§ **Task requirements**:
From the first line of the listing below through the line with "cancer (follicular adenoma", transcribe exactly and skip the pictures.

**** Recorded information

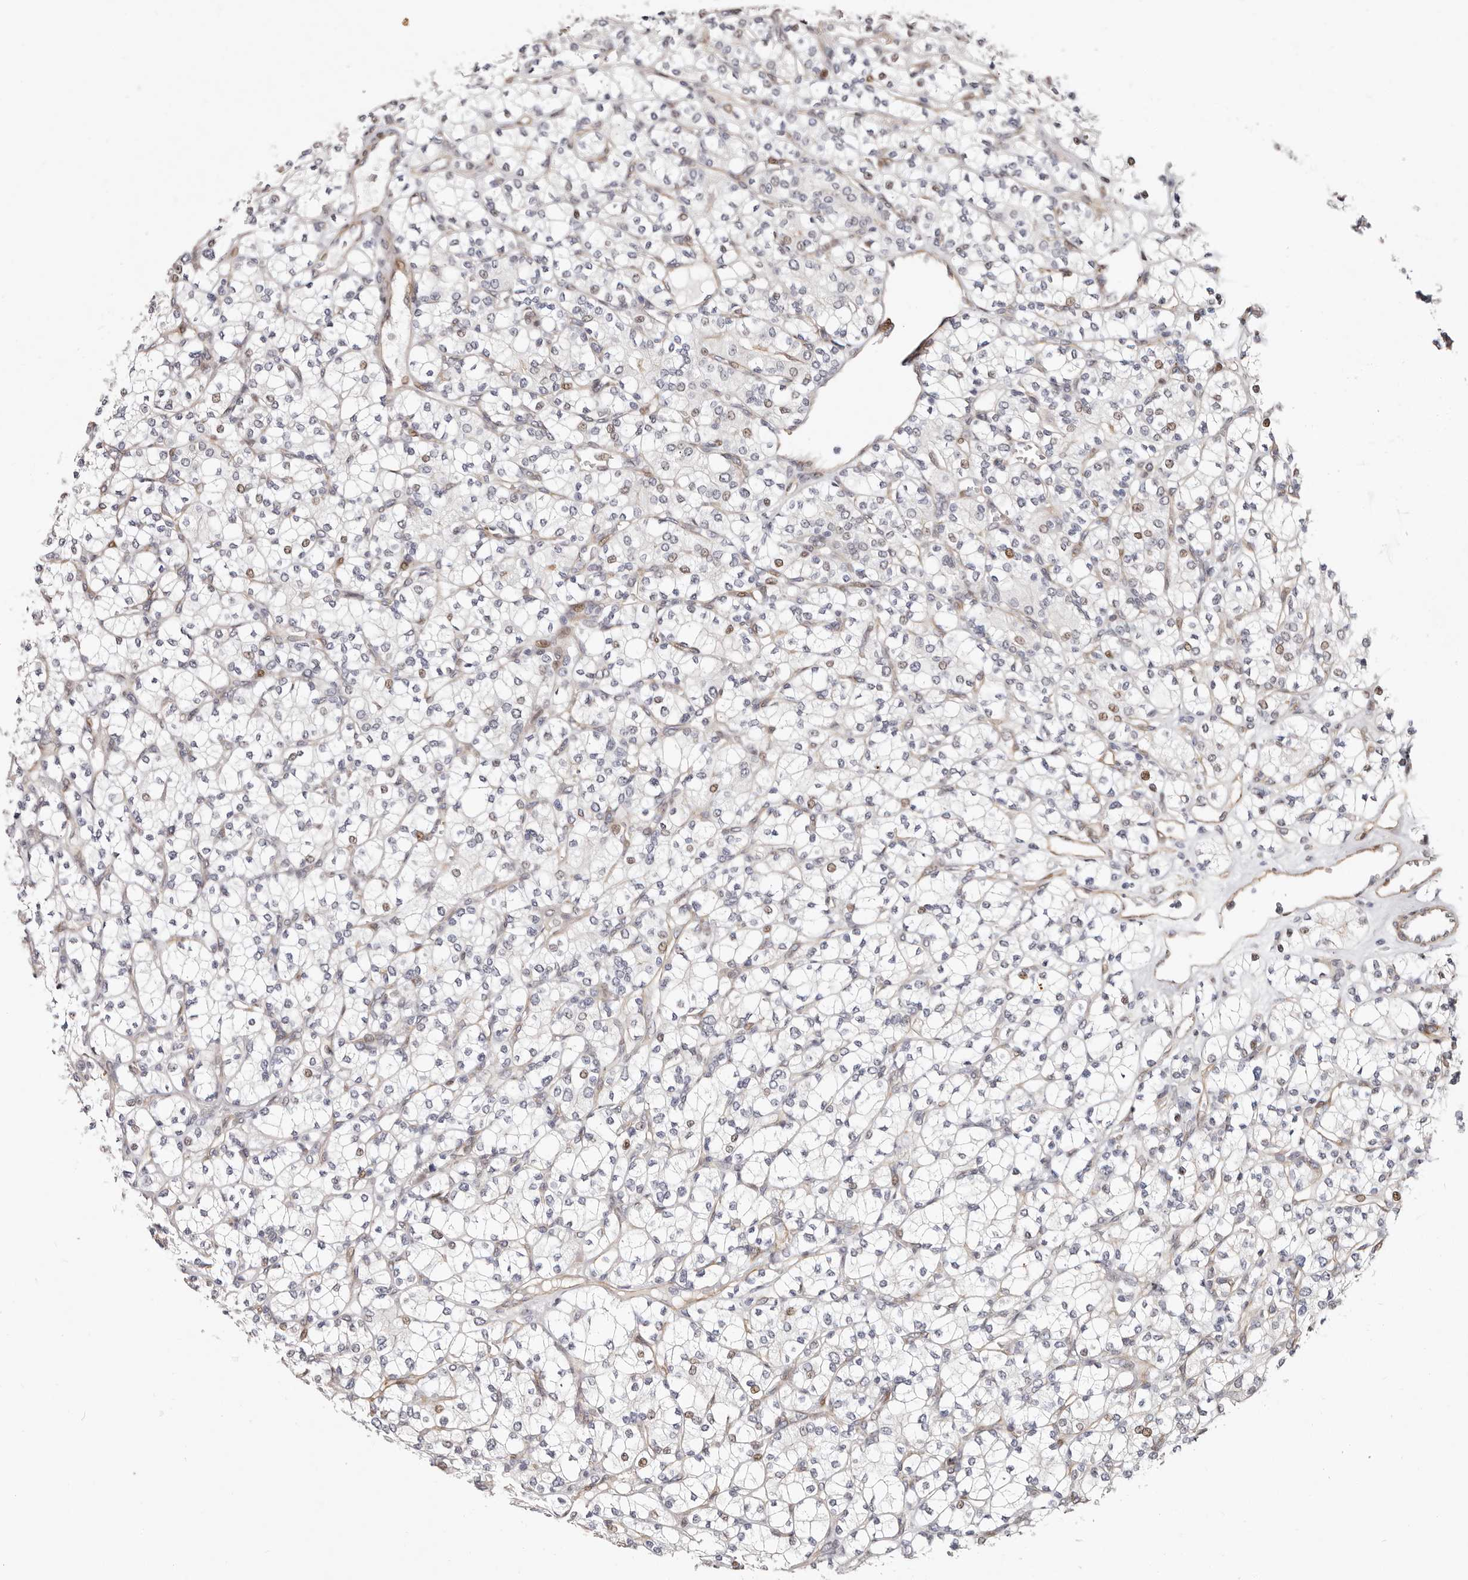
{"staining": {"intensity": "weak", "quantity": "<25%", "location": "cytoplasmic/membranous,nuclear"}, "tissue": "renal cancer", "cell_type": "Tumor cells", "image_type": "cancer", "snomed": [{"axis": "morphology", "description": "Adenocarcinoma, NOS"}, {"axis": "topography", "description": "Kidney"}], "caption": "Renal cancer was stained to show a protein in brown. There is no significant staining in tumor cells.", "gene": "EPHX3", "patient": {"sex": "male", "age": 77}}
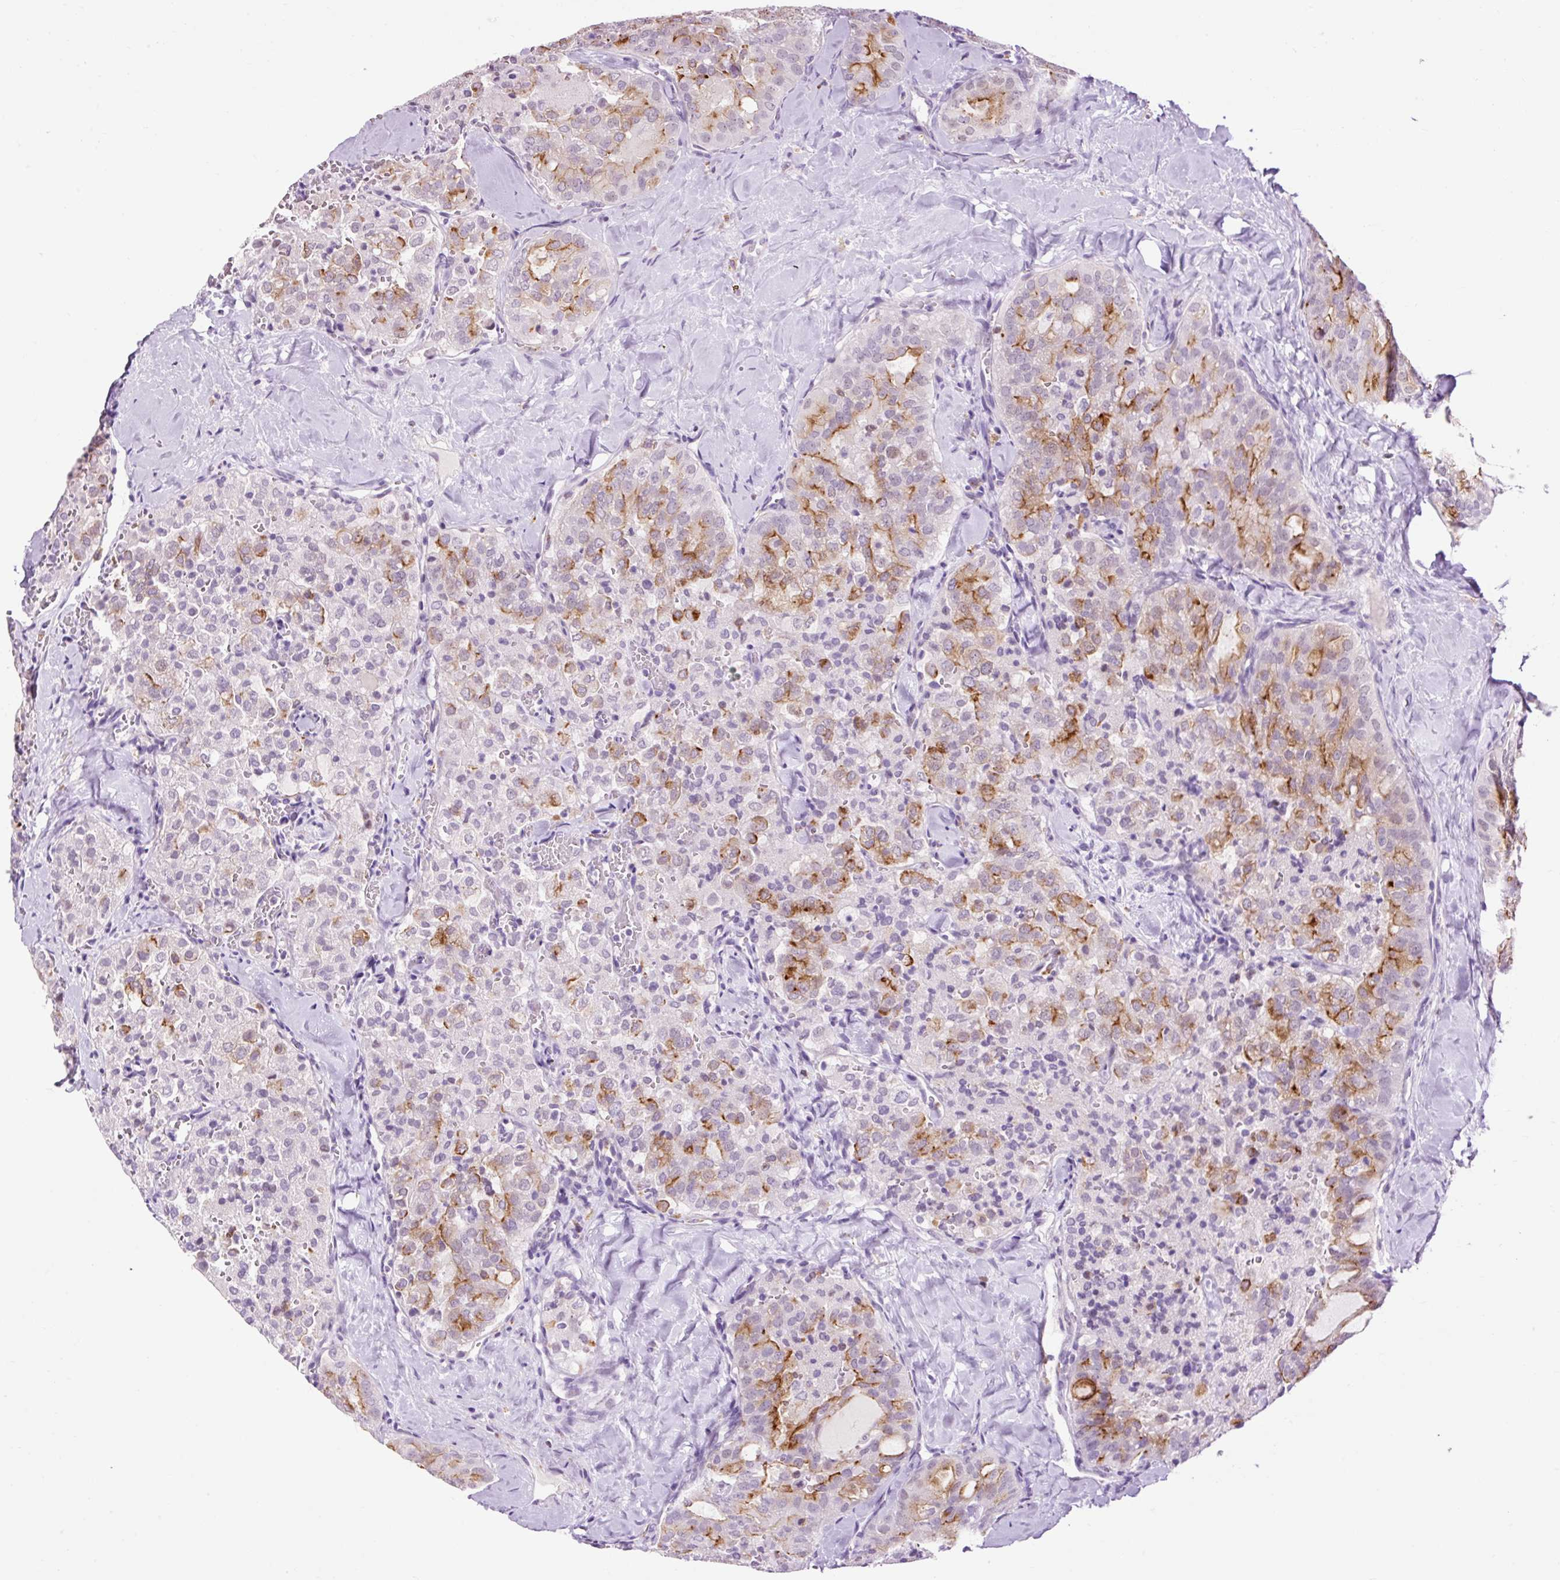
{"staining": {"intensity": "moderate", "quantity": "<25%", "location": "cytoplasmic/membranous"}, "tissue": "thyroid cancer", "cell_type": "Tumor cells", "image_type": "cancer", "snomed": [{"axis": "morphology", "description": "Follicular adenoma carcinoma, NOS"}, {"axis": "topography", "description": "Thyroid gland"}], "caption": "Thyroid cancer (follicular adenoma carcinoma) was stained to show a protein in brown. There is low levels of moderate cytoplasmic/membranous staining in about <25% of tumor cells.", "gene": "LY86", "patient": {"sex": "male", "age": 75}}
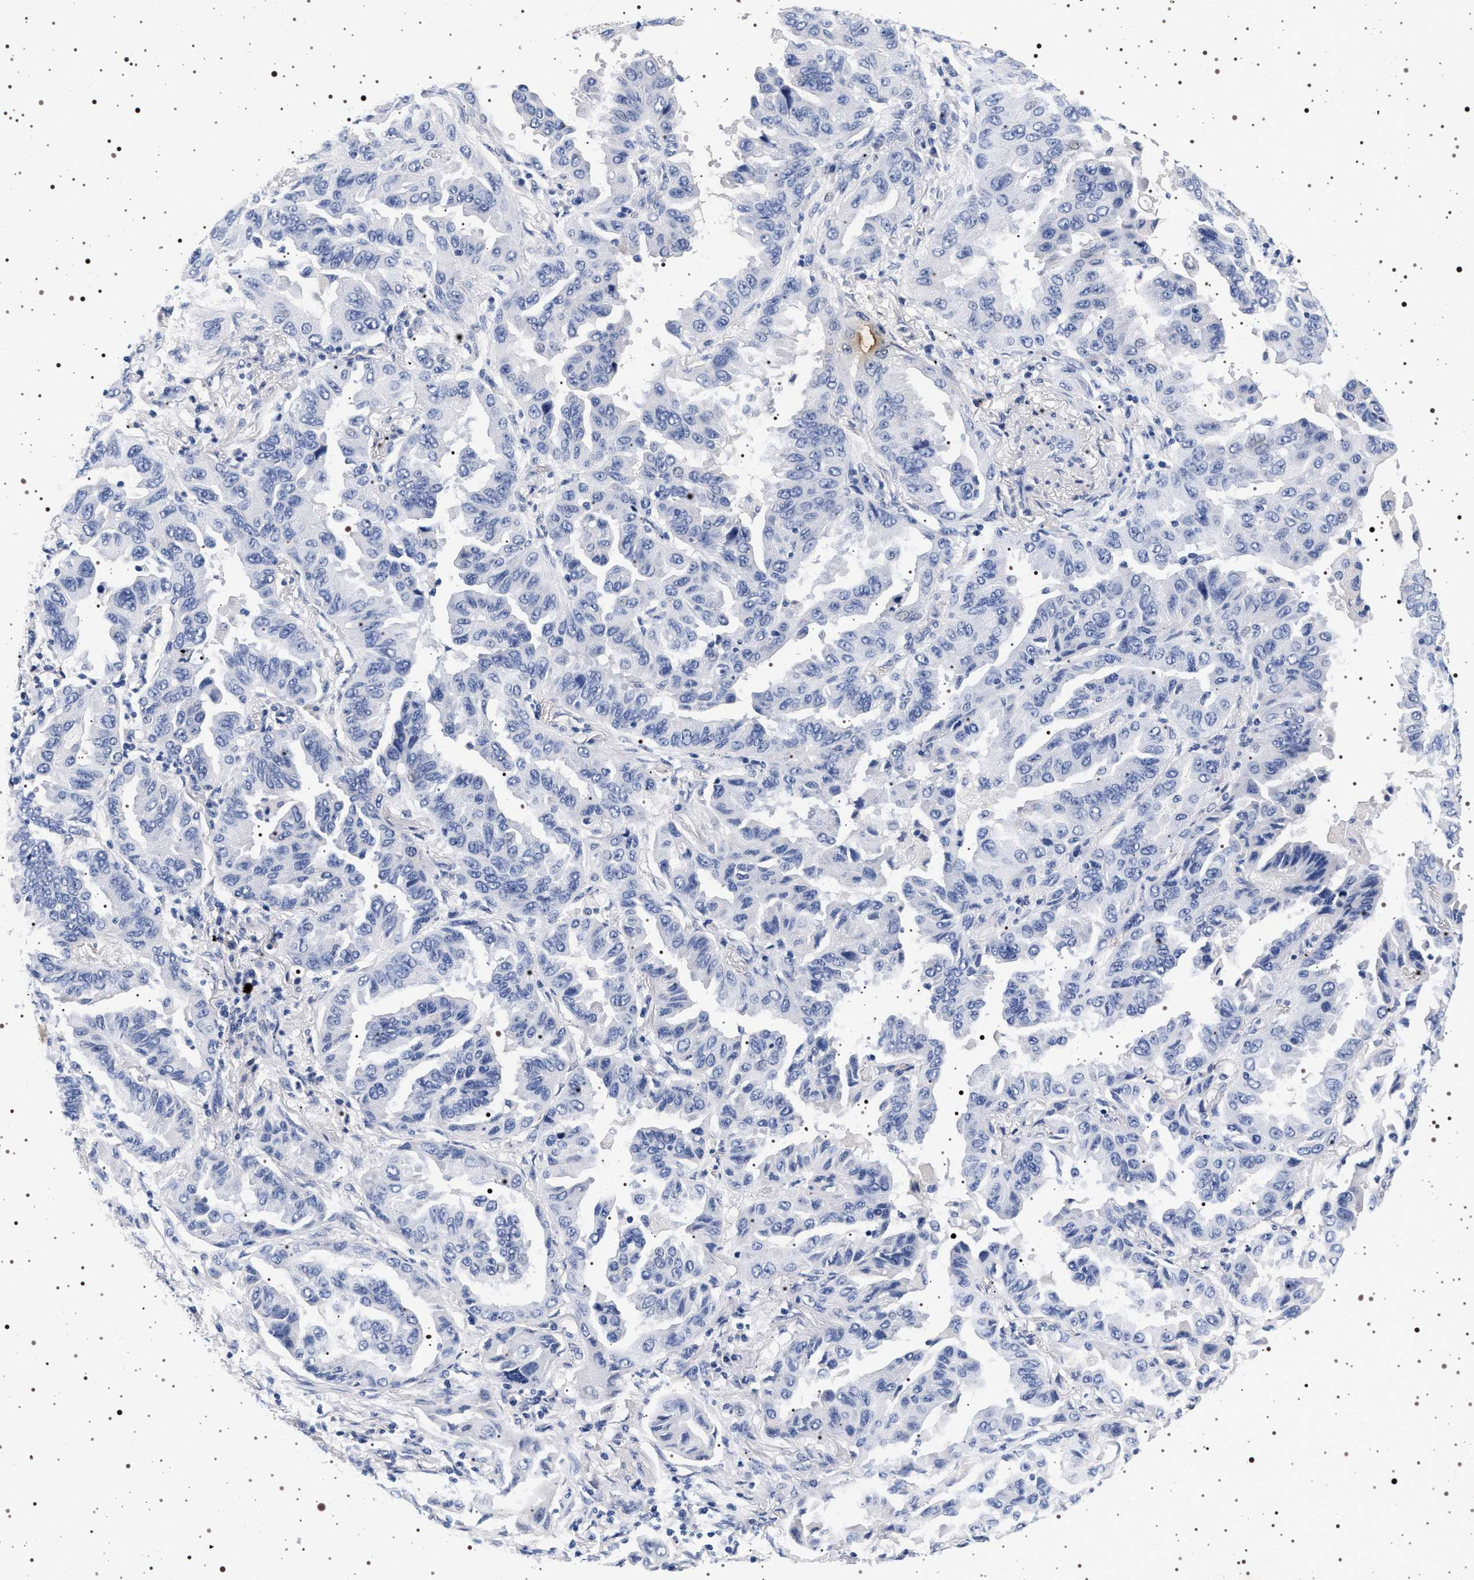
{"staining": {"intensity": "negative", "quantity": "none", "location": "none"}, "tissue": "lung cancer", "cell_type": "Tumor cells", "image_type": "cancer", "snomed": [{"axis": "morphology", "description": "Adenocarcinoma, NOS"}, {"axis": "topography", "description": "Lung"}], "caption": "Immunohistochemical staining of human lung cancer exhibits no significant expression in tumor cells. (DAB immunohistochemistry (IHC) visualized using brightfield microscopy, high magnification).", "gene": "MAPK10", "patient": {"sex": "female", "age": 65}}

********

§ **Reply**:
{"staining": {"intensity": "weak", "quantity": "<25%", "location": "cytoplasmic/membranous,nuclear"}, "tissue": "renal cancer", "cell_type": "Tumor cells", "image_type": "cancer", "snomed": [{"axis": "morphology", "description": "Adenocarcinoma, NOS"}, {"axis": "topography", "description": "Kidney"}], "caption": "Renal cancer was stained to show a protein in brown. There is no significant staining in tumor cells.", "gene": "EPHX3", "patient": {"sex": "male", "age": 77}}
{"staining": {"intensity": "moderate", "quantity": "<25%", "location": "cytoplasmic/membranous"}, "tissue": "thyroid cancer", "cell_type": "Tumor cells", "image_type": "cancer", "snomed": [{"axis": "morphology", "description": "Follicular adenoma carcinoma, NOS"}, {"axis": "topography", "description": "Thyroid gland"}], "caption": "Thyroid cancer (follicular adenoma carcinoma) was stained to show a protein in brown. There is low levels of moderate cytoplasmic/membranous staining in about <25% of tumor cells.", "gene": "LY86", "patient": {"sex": "male", "age": 75}}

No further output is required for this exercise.